Long-Term Care Medicaid spend down is $2,000. A spouse’s minimum asset allowance is minimum of $26,076 up to a maximum of one-half of countable assets up to $130,380. Your spouse’s minimum monthly income allowance is $2,155. * The home equity limit is $603,000.

For more information about the Medicaid program visit www.medicaid.gov.

Rate Stability Rules

In addition, Kentucky consumers enjoy additional peace-of-mind as the state has adopted Long-Term Care Insurance Rate Stability Rules.  These rules, developed the National Association of Insurance Commissioners, makes it much harder for an insurance company to get an approved rate increase.

Products Approved in Kentucky

There are several products approved in Kentucky for Long-Term Care planning. These include traditional plans, including partnership certified policies, short-duration policies, and asset-based “hybrid” plans.

Tax Incentives

The Commonwealth of Kentucky also offers state tax incentives to encourage consumers to buy policies. A taxpayer may deduct from Kentucky Adjusted Gross Income any amounts paid for LTC insurance as defined in the Kentucky Code.

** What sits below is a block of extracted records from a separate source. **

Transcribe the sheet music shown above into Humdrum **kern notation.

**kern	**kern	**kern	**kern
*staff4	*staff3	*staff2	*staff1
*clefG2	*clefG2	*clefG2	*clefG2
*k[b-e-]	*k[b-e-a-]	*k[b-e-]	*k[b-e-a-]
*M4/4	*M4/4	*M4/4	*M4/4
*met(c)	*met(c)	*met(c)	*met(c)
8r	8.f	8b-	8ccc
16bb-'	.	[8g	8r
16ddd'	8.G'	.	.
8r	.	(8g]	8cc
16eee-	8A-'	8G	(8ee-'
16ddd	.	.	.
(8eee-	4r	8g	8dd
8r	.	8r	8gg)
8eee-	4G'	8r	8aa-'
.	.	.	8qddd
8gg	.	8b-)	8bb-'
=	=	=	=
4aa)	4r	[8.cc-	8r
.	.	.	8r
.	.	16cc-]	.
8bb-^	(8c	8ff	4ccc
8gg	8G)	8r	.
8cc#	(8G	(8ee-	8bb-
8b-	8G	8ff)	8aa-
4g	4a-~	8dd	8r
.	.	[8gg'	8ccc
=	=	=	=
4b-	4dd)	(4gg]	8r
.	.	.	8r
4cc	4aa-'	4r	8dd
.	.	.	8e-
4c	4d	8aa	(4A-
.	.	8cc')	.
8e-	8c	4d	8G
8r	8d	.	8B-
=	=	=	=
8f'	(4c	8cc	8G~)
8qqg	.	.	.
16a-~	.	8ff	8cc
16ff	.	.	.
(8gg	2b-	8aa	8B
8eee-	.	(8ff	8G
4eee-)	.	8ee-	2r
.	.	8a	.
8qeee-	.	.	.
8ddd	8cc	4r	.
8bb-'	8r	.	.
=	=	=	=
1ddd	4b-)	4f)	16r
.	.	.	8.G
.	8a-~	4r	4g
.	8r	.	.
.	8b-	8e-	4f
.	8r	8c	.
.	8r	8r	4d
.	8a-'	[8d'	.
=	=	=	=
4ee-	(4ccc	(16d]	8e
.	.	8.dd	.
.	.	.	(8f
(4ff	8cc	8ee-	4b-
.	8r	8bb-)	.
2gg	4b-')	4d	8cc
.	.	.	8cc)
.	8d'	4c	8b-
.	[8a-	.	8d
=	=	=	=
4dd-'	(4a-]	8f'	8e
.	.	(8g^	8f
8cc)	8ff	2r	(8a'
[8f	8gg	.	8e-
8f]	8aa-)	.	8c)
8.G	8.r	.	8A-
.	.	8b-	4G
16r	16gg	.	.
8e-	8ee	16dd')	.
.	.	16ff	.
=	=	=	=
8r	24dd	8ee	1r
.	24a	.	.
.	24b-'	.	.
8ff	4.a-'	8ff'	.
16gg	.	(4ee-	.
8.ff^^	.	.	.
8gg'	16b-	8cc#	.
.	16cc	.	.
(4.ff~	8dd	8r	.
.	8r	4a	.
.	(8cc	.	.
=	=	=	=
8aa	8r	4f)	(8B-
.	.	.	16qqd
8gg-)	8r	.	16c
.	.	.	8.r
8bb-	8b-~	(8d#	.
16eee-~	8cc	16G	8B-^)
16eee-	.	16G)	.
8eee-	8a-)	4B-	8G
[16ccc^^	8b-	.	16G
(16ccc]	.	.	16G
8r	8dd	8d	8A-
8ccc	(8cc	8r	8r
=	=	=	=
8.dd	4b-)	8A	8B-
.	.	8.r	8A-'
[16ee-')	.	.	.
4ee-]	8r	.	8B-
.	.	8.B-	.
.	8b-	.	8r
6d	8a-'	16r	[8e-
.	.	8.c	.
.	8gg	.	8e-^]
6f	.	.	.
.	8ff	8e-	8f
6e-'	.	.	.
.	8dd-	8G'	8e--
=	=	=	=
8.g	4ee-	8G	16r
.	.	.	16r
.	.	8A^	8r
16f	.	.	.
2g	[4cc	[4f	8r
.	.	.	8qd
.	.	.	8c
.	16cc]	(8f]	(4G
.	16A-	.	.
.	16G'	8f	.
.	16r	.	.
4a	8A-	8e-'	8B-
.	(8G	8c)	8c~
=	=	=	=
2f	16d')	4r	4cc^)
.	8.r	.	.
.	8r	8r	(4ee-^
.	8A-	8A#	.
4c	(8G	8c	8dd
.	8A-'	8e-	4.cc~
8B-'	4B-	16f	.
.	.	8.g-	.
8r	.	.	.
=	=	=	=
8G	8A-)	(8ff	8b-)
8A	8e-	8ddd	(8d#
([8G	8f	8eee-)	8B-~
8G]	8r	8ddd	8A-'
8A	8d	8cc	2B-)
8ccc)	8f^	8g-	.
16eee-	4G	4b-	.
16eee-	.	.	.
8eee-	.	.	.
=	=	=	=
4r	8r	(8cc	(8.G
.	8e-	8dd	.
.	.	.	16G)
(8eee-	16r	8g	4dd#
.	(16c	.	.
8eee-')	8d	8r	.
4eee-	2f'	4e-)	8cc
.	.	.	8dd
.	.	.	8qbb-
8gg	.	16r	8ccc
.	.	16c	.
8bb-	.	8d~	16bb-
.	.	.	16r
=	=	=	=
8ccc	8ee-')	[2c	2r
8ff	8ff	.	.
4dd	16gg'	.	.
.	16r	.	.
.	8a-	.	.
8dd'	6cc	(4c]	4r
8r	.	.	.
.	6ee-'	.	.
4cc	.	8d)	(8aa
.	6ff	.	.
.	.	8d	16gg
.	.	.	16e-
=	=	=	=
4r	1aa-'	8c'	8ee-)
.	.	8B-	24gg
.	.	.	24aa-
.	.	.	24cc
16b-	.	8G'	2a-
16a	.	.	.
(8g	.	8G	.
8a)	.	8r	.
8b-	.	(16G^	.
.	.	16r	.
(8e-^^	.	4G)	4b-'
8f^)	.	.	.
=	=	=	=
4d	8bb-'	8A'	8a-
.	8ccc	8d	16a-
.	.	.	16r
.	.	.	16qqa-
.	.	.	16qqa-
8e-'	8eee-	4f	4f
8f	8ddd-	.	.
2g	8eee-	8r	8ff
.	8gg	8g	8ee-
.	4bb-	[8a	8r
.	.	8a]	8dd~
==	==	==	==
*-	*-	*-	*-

Reverse Mortgages in Kentucky

Reverse mortgages are available in Kentucky. A reverse mortgage is a home equity loan where the borrower does not have to make payments.

This type of mortgage can increase monthly income, eliminate mortgage payments, and even fund Long-Term Care Insurance. However, Kentucky has many rules on these products, and you should seek the help of a qualified and licensed mortgage broker. 

If you have significant equity in your home and you and your spouse are at least 62 years old, you can get a reverse mortgage to turn your equity into funding long-term health care, pay for an LTC Insurance policy, pay bills and add to your retirement lifestyle.

The home must be the principal residence without any tax liens. 

Learn more about reverse mortgages by clicking here.

*The federal government sets a new minimum and maximum amounts each year, but states can set their own minimum requirements at any level between the federal limits. This information is based on the best available sources.